:: ABOUT THIS EXERCISE ::
Locate the word "transfer" in the entries below, then gather every line that holds it.

:: STUDY MATERIAL ::
***
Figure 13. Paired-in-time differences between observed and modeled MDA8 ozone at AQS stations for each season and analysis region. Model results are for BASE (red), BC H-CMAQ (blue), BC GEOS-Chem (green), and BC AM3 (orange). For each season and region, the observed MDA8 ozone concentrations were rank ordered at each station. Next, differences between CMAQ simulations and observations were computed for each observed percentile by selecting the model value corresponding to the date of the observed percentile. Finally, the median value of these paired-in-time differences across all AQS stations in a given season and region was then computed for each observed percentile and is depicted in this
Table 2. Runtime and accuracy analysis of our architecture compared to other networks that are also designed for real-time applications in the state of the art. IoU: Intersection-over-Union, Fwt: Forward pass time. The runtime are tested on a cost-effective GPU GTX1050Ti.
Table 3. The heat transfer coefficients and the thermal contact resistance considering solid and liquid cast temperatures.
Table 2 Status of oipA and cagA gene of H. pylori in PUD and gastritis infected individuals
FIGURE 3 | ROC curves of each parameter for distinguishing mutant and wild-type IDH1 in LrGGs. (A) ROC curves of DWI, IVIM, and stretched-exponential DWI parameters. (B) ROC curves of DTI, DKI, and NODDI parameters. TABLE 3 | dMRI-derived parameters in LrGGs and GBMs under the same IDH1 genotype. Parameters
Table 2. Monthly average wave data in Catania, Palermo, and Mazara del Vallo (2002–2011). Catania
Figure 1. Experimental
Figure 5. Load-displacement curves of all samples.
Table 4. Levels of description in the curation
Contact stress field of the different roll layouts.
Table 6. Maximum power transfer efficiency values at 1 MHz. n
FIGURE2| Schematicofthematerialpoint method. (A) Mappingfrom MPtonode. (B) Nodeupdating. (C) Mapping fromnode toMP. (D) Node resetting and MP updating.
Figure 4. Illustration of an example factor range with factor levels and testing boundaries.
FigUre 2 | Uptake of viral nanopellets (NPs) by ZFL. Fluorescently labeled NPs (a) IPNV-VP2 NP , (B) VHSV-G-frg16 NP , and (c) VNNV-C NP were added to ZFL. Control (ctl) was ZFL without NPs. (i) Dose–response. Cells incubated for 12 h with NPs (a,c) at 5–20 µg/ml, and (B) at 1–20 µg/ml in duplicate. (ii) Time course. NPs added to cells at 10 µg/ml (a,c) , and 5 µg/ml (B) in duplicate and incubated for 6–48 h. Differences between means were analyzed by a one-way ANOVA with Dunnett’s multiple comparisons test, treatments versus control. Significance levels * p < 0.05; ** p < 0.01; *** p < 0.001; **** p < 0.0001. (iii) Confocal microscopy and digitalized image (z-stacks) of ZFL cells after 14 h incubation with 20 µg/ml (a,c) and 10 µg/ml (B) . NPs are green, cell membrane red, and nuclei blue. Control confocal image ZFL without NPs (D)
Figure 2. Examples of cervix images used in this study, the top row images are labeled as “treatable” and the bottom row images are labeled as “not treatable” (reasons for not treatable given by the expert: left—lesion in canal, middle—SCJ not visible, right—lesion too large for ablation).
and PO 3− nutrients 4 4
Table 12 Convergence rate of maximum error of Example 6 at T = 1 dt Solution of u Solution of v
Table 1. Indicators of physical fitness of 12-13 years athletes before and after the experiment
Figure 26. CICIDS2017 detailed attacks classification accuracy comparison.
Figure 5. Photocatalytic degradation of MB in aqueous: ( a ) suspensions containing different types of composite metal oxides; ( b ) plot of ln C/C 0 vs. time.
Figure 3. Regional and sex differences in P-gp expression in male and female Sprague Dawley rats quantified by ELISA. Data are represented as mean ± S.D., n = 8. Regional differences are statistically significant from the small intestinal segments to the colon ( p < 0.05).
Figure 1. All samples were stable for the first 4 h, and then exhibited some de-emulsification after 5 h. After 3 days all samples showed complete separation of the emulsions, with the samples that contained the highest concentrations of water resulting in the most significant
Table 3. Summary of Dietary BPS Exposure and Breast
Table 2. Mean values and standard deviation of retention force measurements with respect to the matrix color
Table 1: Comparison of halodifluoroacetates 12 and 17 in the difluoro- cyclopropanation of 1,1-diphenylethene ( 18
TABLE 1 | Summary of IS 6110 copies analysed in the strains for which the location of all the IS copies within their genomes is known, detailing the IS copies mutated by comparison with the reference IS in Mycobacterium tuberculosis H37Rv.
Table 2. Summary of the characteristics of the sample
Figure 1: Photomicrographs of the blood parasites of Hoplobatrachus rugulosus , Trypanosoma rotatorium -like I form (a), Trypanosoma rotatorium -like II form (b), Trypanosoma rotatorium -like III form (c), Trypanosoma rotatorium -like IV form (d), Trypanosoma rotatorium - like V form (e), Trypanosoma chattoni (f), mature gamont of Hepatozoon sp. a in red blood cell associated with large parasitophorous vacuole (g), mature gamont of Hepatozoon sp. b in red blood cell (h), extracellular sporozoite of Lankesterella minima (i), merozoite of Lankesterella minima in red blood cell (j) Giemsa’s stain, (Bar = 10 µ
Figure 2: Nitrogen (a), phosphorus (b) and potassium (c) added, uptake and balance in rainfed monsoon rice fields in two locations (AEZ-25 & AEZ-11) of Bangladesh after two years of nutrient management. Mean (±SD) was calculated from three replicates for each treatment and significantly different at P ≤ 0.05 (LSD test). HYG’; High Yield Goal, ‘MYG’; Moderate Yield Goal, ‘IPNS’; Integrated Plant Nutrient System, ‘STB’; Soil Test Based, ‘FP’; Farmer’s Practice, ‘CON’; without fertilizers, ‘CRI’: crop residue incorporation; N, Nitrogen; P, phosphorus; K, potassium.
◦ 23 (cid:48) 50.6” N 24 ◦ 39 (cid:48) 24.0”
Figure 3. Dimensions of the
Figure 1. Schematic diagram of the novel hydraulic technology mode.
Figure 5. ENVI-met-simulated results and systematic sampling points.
***
:: OUTPUT ::
Table 3. The heat transfer coefficients and the thermal contact resistance considering solid and liquid cast temperatures.
Table 6. Maximum power transfer efficiency values at 1 MHz. n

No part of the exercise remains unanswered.